Мальчики, вы звери - стр. 4
Признания имели лавинообразный эффект: даже те, с кем ничего подобного никогда не случалось, находили в своей биографии неприятные или сомнительные эпизоды, чтобы добавить их в этот коллективный архив. Разнообразие негативных сексуальных сценариев вылилось во множество хорошо или плохо написанных рассказов, которые одних приводили в возмущение, а других – в возбуждение. Дело в том, что набор выразительных средств, предназначенных говорить о насилии, жертва заимствует из обыденного языка, зараженного этим насилием и более приспособленного то ли для порно, то ли для показаний, которые она должна дать перед судом, как бы оправдывая себя. Давали ли вы когда-нибудь такие показания? Приходилось ли вам их выслушивать?
Жертва насилия молчит не только потому, что боится преследований, но еще и потому, что боль, которую она испытала, превратила ее речь в неартикулированный животный крик или вовсе лишила речи, и теперь, чтобы заговорить, ей приходится использовать тот самый чужой язык, который однажды пытался влезть ей в рот или шептал мерзости на ухо.

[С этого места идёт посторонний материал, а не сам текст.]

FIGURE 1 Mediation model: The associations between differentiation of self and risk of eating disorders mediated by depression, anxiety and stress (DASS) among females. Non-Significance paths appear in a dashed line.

Терапевтический эффект публичной исповеди зависит от того, сможет ли она вновь присвоить себе этот язык, станет ли он теперь ее союзником, поможет ли отреагировать, проговорить и таким образом преодолеть травму, однажды пережитую ею и затем вытесненную на периферию душевной жизни. Но откуда даже у тех, кто не пережил в реальности никакого насилия, эта воля к признанию, откуда память о том, чего не было или что было не со мной?

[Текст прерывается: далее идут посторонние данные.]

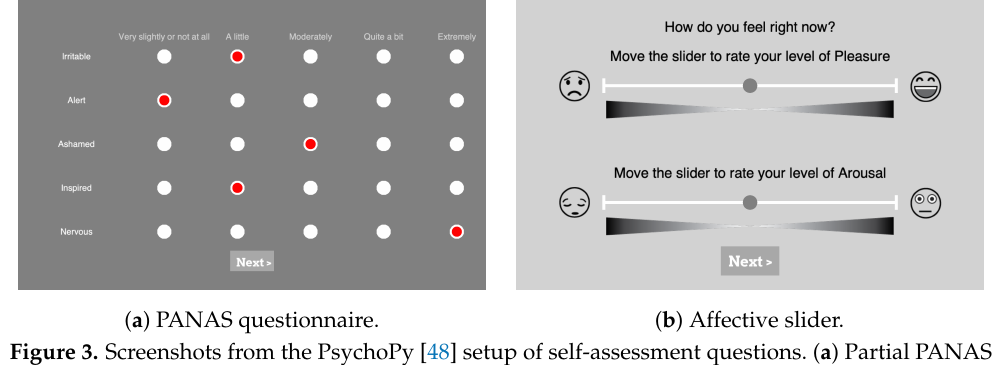
Figure 3. Screenshots from the PsychoPy [48] setup of self-assessment questions. ( a ) Partial PANAS questionnaire with five different levels represented by clickable radio buttons (in red) with the levels’ explanation on top, ( b ) AS for valence displayed on top and the slider for arousal on the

Теоретическая дискуссия о психической травме, возникающей в результате сексуального насилия, началась в конце XIX века. В частности, в книге «Исследования истерии», написанной в 1895 году Фрейдом совместно с Йозефом Брейером, собраны несколько ярких историй болезни. Она начинается с описания «случая Анны О.» – на самом деле это была выдающаяся феминистка Берта Паппенгейм, пациентка Брейера. Именно она дала названия talking cure («лечение разговором») и chimney sweeping («прочистка труб») на тот момент совершенно новому, экспериментальному методу психотерапии[4]. С древности феномен истерии объясняли, в соответствии с этимологией этого слова, «блужданием матки»[5] и другими физиологическими причинами. Как пишет Пол Верхаге в своей книге, посвященной психоанализу и истерии:
Эта теория была зафиксирована уже в 2000 г. до н. э., в Кахунском папирусе, получившем название в честь места, где он был обнаружен. Матка описывается там как отдельное живое существо. Если ее недостаточно орошать, она становится легче и может начать блуждать по телу, что приводит к истерии. Помимо нескольких весьма прагматичных приемов, способных вернуть матку на положенное место, жрецы-лекари рекомендовали замужество как способ гарантировать достаточное «орошение», в результате которого она бы оставалась на своем месте[6].
Во времена Фрейда истерия была популярным диагнозом, и многие врачи, включая самого Фрейда (до изобретения психоанализа), пытались лечить ее электротерапией и гипнозом. Психоанализ же рождается из творческого союза между пациенткой и аналитиком: из ее желания выговориться, излить душу и его готовности выслушать и понять. Местоимения «ее» и «его» здесь использованы условно, как обозначение крайне неустойчивых ролей, ведь психоанализ – это интерактивная практика, в которой пациенты часто сами становятся аналитиками, что сразу же отменяет исходный гендерный дисбаланс конца XIX века, когда диагноз «истерия» считался женским, а профессия доктора – мужской.